Aziz Ahmed, El-Mowafy Omar
Department of Restorative and Preventive Dentistry, College of Dental Medicine, University of Sharjah, Sharjah, UAE.
Faculty of Dentistry, University of Toronto, Toronto, Ontario, Canada.
J Adv Prosthodont. 2023 Feb;15(1):44-54. doi: 10.4047/jap.2023.15.1.44. Epub 2023 Feb 23.
To assess the clinical performance of monolithic CAD-CAM lithium disilicate glass-ceramic (LDGC) crowns and metal-ceramic (MC) crowns provided by predoctoral students. This study also assessed the effects of patient and provider-related factors on their clinical performance as well as patient preference for these types of crowns.
Twenty-five patients who received 50 crowns (25 LDGC CAD-CAM and 25 MC) provided by predoctoral students were retrospectively examined. LDGC CAD-CAM crowns were milled in-house using the CEREC Bluecam system and cemented with either RelyX Unicem or Calibra Esthetic resin cements. MC crowns were cemented with RelyX Unicem cement. Clinical assessment of the crowns and the supporting periodontal structures were performed following the modified California Dental Association (CDA) criteria. Patients' preference was recorded using a visual analog scale (VAS). The results were statistically analyzed using log-rank test, Pearson Chi-squared test and Kaplan-Meier survival analysis.
Twelve complications were observed in the MC crown group (9-esthetic, 2-technical and 1-biological). In comparison, 2 complications in the LDGC CAD-CAM crown group were observed (1-technical and 1-esthetic).

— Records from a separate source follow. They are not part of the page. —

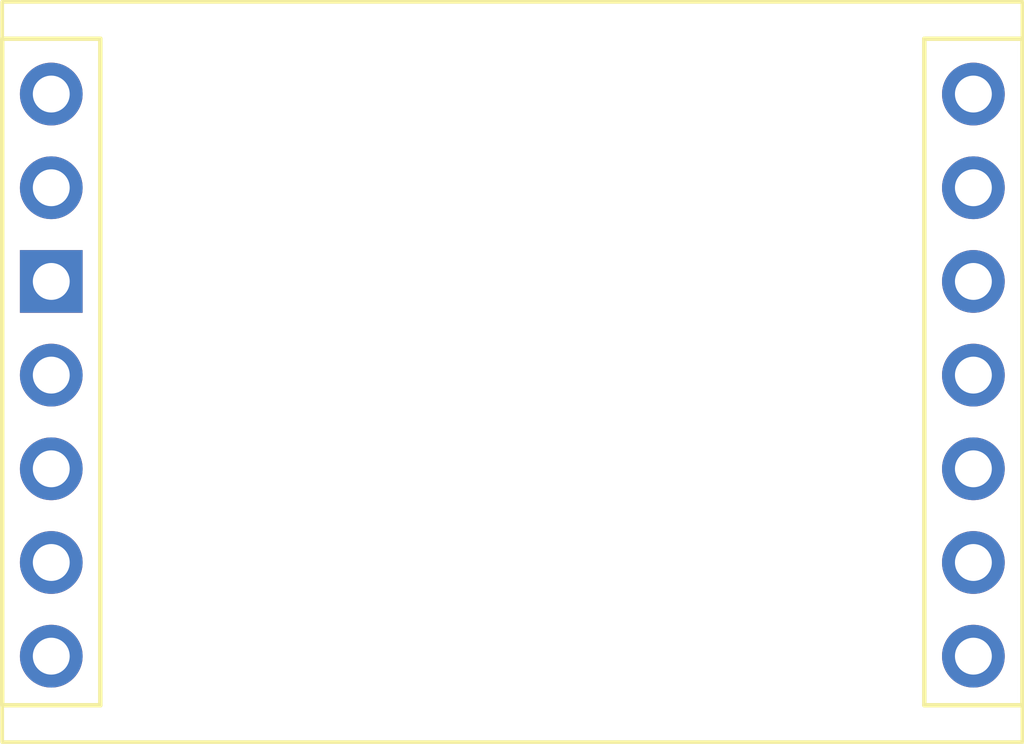
<source format=kicad_pcb>
(kicad_pcb
	(version 20241229)
	(generator "pcbnew")
	(generator_version "9.0")
	(general
		(thickness 1.6)
		(legacy_teardrops no)
	)
	(paper "A4")
	(layers
		(0 "F.Cu" signal)
		(2 "B.Cu" signal)
		(9 "F.Adhes" user "F.Adhesive")
		(11 "B.Adhes" user "B.Adhesive")
		(13 "F.Paste" user)
		(15 "B.Paste" user)
		(5 "F.SilkS" user "F.Silkscreen")
		(7 "B.SilkS" user "B.Silkscreen")
		(1 "F.Mask" user)
		(3 "B.Mask" user)
		(17 "Dwgs.User" user "User.Drawings")
		(19 "Cmts.User" user "User.Comments")
		(21 "Eco1.User" user "User.Eco1")
		(23 "Eco2.User" user "User.Eco2")
		(25 "Edge.Cuts" user)
		(27 "Margin" user)
		(31 "F.CrtYd" user "F.Courtyard")
		(29 "B.CrtYd" user "B.Courtyard")
		(35 "F.Fab" user)
		(33 "B.Fab" user)
		(39 "User.1" user)
		(41 "User.2" user)
		(43 "User.3" user)
		(45 "User.4" user)
	)
	(setup
		(pad_to_mask_clearance 0)
		(allow_soldermask_bridges_in_footprints no)
		(tenting front back)
		(pcbplotparams
			(layerselection 0x00000000_00000000_55555555_5755f5ff)
			(plot_on_all_layers_selection 0x00000000_00000000_00000000_00000000)
			(disableapertmacros no)
			(usegerberextensions no)
			(usegerberattributes yes)
			(usegerberadvancedattributes yes)
			(creategerberjobfile yes)
			(dashed_line_dash_ratio 12.000000)
			(dashed_line_gap_ratio 3.000000)
			(svgprecision 4)
			(plotframeref no)
			(mode 1)
			(useauxorigin no)
			(hpglpennumber 1)
			(hpglpenspeed 20)
			(hpglpendiameter 15.000000)
			(pdf_front_fp_property_popups yes)
			(pdf_back_fp_property_popups yes)
			(pdf_metadata yes)
			(pdf_single_document no)
			(dxfpolygonmode yes)
			(dxfimperialunits yes)
			(dxfusepcbnewfont yes)
			(psnegative no)
			(psa4output no)
			(plot_black_and_white yes)
			(sketchpadsonfab no)
			(plotpadnumbers no)
			(hidednponfab no)
			(sketchdnponfab yes)
			(crossoutdnponfab yes)
			(subtractmaskfromsilk no)
			(outputformat 1)
			(mirror no)
			(drillshape 1)
			(scaleselection 1)
			(outputdirectory "")
		)
	)
	(net 0 "")
	(net 1 "unconnected-(U1-DIO5-Pad13)")
	(net 2 "unconnected-(U1-DIO1-Pad6)")
	(net 3 "unconnected-(U1-MISO-Pad11)")
	(net 4 "unconnected-(U1-NSS-Pad9)")
	(net 5 "unconnected-(U1-RST-Pad4)")
	(net 6 "unconnected-(U1-MOSI-Pad10)")
	(net 7 "unconnected-(U1-GND-Pad8)")
	(net 8 "unconnected-(U1-VCC-Pad3)")
	(net 9 "unconnected-(U1-GND-Pad1)")
	(net 10 "unconnected-(U1-DIO3-Pad7)")
	(net 11 "unconnected-(U1-GND-Pad2)")
	(net 12 "unconnected-(U1-DIO0-Pad5)")
	(net 13 "unconnected-(U1-GND-Pad14)")
	(net 14 "unconnected-(U1-SCK-Pad12)")
	(footprint "LoRa_SX1278_:LoRa_SX1278" (layer "F.Cu") (at 99.5 62.33))
	(embedded_fonts no)
)

</source>
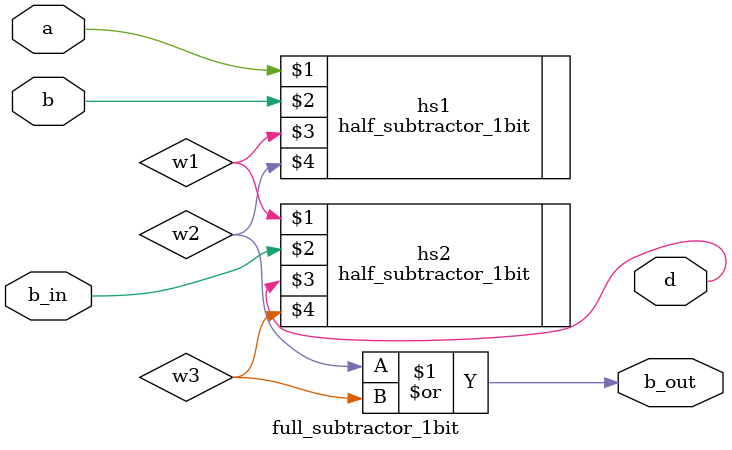
<source format=v>
`timescale 1ns / 1ps


module full_subtractor_1bit( //¸ðµâ ¼±¾ð
    a, b, b_in,
    d, b_out
    );
    
input a, b, b_in;
output d, b_out;
wire w1, w2, w3; 
//Ã¹¹øÂ° half_subtractorÀÇ xor ¿¬»ê °ªÀ» ´ã´Â w1
//Ã¹¹øÂ° half_subtractorÀÇ and ¿¬»ê °ªÀ» ´ã´Â w2
//µÎ¹øÂ° half_subtractorÀÇ and ¿¬»ê °ªÀ» ´ã´Â w3

//2°³ÀÇ half_subtractor¸¦ ¿¬°á
half_subtractor_1bit hs1(a,b,w1,w2);
half_subtractor_1bit hs2(w1,b_in,d,w3);
or (b_out, w2, w3); //w2¿Í w3ÀÇ or¿¬»ê°ªÀ» b_out¿¡ ÀúÀå

endmodule

</source>
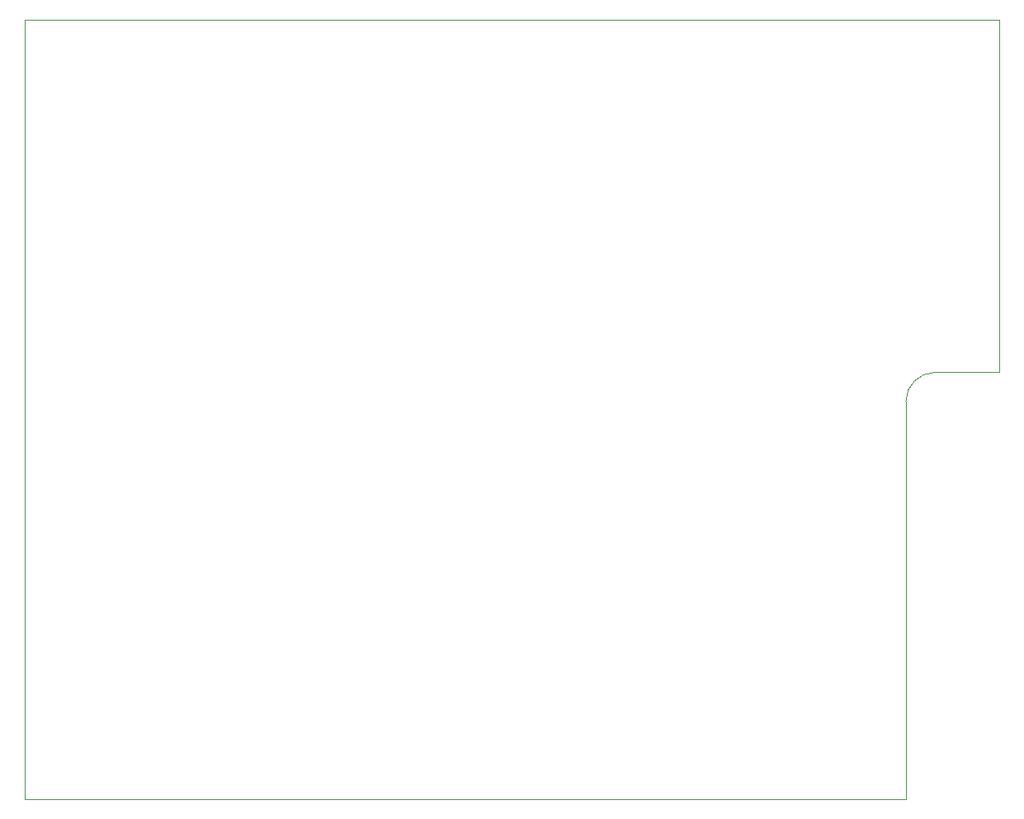
<source format=gbr>
%TF.GenerationSoftware,KiCad,Pcbnew,7.0.4*%
%TF.CreationDate,2023-07-09T20:25:33+02:00*%
%TF.ProjectId,ample,616d706c-652e-46b6-9963-61645f706362,rev?*%
%TF.SameCoordinates,Original*%
%TF.FileFunction,Profile,NP*%
%FSLAX46Y46*%
G04 Gerber Fmt 4.6, Leading zero omitted, Abs format (unit mm)*
G04 Created by KiCad (PCBNEW 7.0.4) date 2023-07-09 20:25:33*
%MOMM*%
%LPD*%
G01*
G04 APERTURE LIST*
%TA.AperFunction,Profile*%
%ADD10C,0.100000*%
%TD*%
G04 APERTURE END LIST*
D10*
X193400000Y-86200000D02*
G75*
G03*
X190400000Y-89200000I0J-3000000D01*
G01*
X190400000Y-98200000D02*
X190400000Y-89200000D01*
X200000000Y-50000000D02*
X100000000Y-50000000D01*
X200000000Y-86200000D02*
X200000000Y-50000000D01*
X100000000Y-50000000D02*
X100000000Y-130000000D01*
X193400000Y-86200000D02*
X200000000Y-86200000D01*
X100000000Y-130000000D02*
X190400000Y-130000000D01*
X190400000Y-98200000D02*
X190400000Y-130000000D01*
M02*

</source>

The 6-year cumulative survival rates for MC crowns and LDGC CAD-CAM were 90.8% and 96%, respectively, whereas the success rates were 83.4% and 96%, respectively. Overall, patients preferred the esthetic outcomes of LDGC CAD-CAM crowns over MC crowns.
The high survival and success rates, low number of complications, and the high level of patients' acceptance of monolithic LDGC CAD-CAM crowns lend them well as predictable and viable alternatives to the "gold standard" MC crowns.
评估博士前学生制作的整体式计算机辅助设计与计算机辅助制造(CAD-CAM)二硅酸锂玻璃陶瓷(LDGC)全冠和金属陶瓷(MC)全冠的临床性能。本研究还评估了患者和提供者相关因素对其临床性能的影响以及患者对这些类型全冠的偏好。
回顾性检查了25例接受博士前学生制作的50个全冠(25个LDGC CAD-CAM全冠和25个MC全冠)的患者。LDGC CAD-CAM全冠使用CEREC Bluecam系统在内部进行研磨,并用RelyX Unicem或Calibra Esthetic树脂水门汀粘固。MC全冠用RelyX Unicem水门汀粘固。按照改良的加利福尼亚牙科协会(CDA)标准对全冠及其支持的牙周结构进行临床评估。使用视觉模拟量表(VAS)记录患者的偏好。结果采用对数秩检验、Pearson卡方检验和Kaplan-Meier生存分析进行统计学分析。
MC全冠组观察到12例并发症(9例美学相关、2例技术相关和1例生物学相关)。相比之下,LDGC CAD-CAM全冠组观察到2例并发症(1例技术相关和1例美学相关)。MC全冠和LDGC CAD-CAM全冠的6年累积生存率分别为90.8%和96%,而成功率分别为83.4%和96%。总体而言,患者更喜欢LDGC CAD-CAM全冠的美学效果而非MC全冠。
整体式LDGC CAD-CAM全冠的高生存率和成功率、低并发症数量以及患者的高接受度使其成为“金标准”MC全冠的可预测且可行的替代方案。